A bold exposition of this ideal of erotically charged self-containment is in Anton Skorubsky Kandinsky’s monumental painting Social Eroticism. The painting was begun in Crimea in 1989 at the time of the fall of the Berlin Wall. It was finished at the turn of the millennium and premiered at "Icons of the 21st Century," a show I curated at the Lab Gallery in the Roger Smith Hotel in January 2006. The emergence of this painting was a result of the tireless efforts of Zorianna L. Altomaro, who began representing Ukrainian art at a time that her country had broken free from a long history of oppression. Her gallery is called Zorya, which means star in Ukrainian. Need we look further for a sign pointing to the return of the Goddess?

Rising with its nationality like a phoenix out of the ashes, Social Eroticism positions Kandinsky at the center of a new galaxy. Here we have a visual manifesto of a movement. At once mystical and erotically charged, the painting proclaims a union between religion and sex that is as old as recorded history and as new as–well, contemporary art. He pays homage to postmodernism by utilizing the style of fellow Ukrainian Kasimir Malevich to transform Soviet instruments of power into symbols of fertility; missiles floating above the outstretched hand of the woman represent sperm aimed at the Sputnik egg above the male. Suprematist lines integrate this contemporary Adam and Eve into the downward pointing triangle of the Luria Kabbalah, representing the fallen feminine. Now we witness a revisionist myth of the Garden of Eden where man and woman have followed their instruments into a descent into
matter. ...

Social Eroticism is not only a passport but a guarantee that we will get the bi-millennial recurrence of the hieros gamos myth right this time around. How else are we to realize the ideals of equality and freedom proclaimed by the Age of Aquarius?

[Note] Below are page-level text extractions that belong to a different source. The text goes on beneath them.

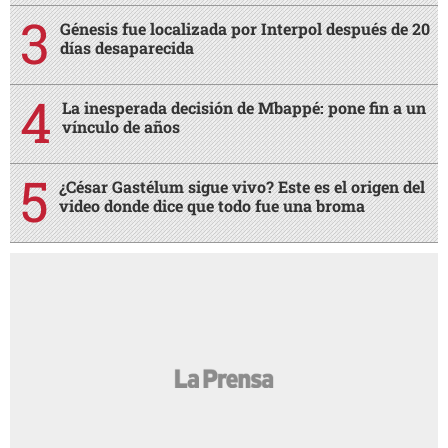
Génesis fue localizada por Interpol después de 20
días desaparecida
La inesperada decisión de Mbappé: pone fin a un
vínculo de años
¿César Gastélum sigue vivo? Este es el origen del
video donde dice que todo fue una broma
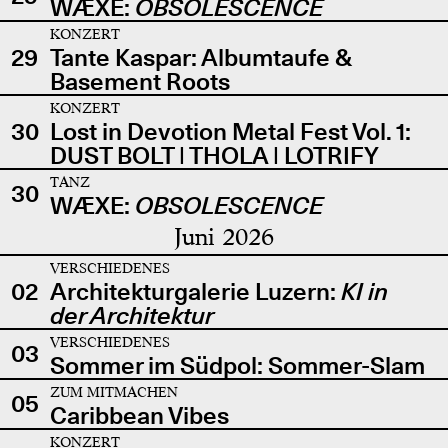
WÆXE:
OBSOLESCENCE
KONZERT
29
Tante Kaspar: Albumtaufe &
Basement Roots
KONZERT
30
Lost in Devotion Metal Fest Vol. 1:
DUST BOLT | THOLA | LOTRIFY
TANZ
30
WÆXE:
OBSOLESCENCE
Juni 2026
VERSCHIEDENES
02
Architekturgalerie Luzern:
KI in
der Architektur
VERSCHIEDENES
03
Sommer im Südpol: Sommer-Slam
ZUM MITMACHEN
05
Caribbean Vibes
KONZERT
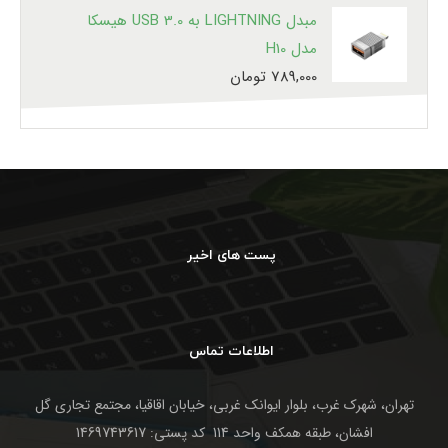
مبدل LIGHTNING به USB 3.0 هیسکا
مدل H10
789,000
تومان
پست های اخیر
اطلاعات تماس
تهران، شهرک غرب، بلوار ایوانک غربی، خیابان اقاقیا، مجتمع تجاری گل
افشان، طبقه همکف واحد 114 کد پستی: 1469743617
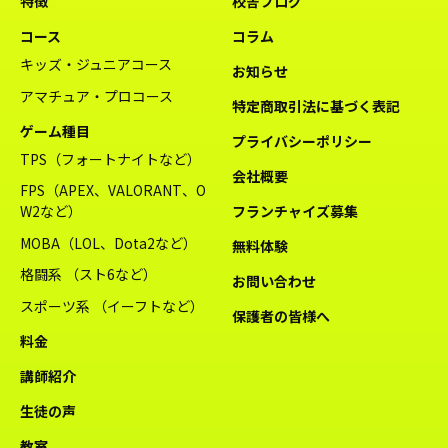
特徴
校舎ブログ
コース
コラム
キッズ・ジュニアコース
お知らせ
アマチュア・プロコース
特定商取引法に基づく表記
ゲーム種目
プライバシーポリシー
TPS（フォートナイトなど）
会社概要
FPS（APEX、VALORANT、O
W2など）
フランチャイズ募集
MOBA（LOL、Dota2など）
無料体験
格闘系 （スト6など）
お問い合わせ
スポーツ系 （イーフトなど）
保護者の皆様へ
料金
講師紹介
生徒の声
教室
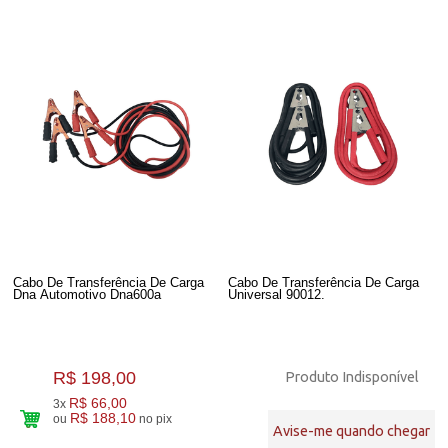
Cabo De Transferência De Carga
Cabo De Transferência De Carga
Dna Automotivo Dna600a
Universal 90012.
R$ 198,00
Produto Indisponível
R$ 66,00
3x
R$ 188,10
ou
no pix
Avise-me quando chegar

Somehow I have a hard time believing that this "equality and freedom" is going to bring anything good for those who equate freedom with the freedom to do what is right. The combination of religion and sex in the Roman Catholic Church is a prime example of this so-called freedom run amok. If we buy this new feminine "religion", the next innovation in liturgy is going to be the Hieros Gamos. No thanks, I'll pass.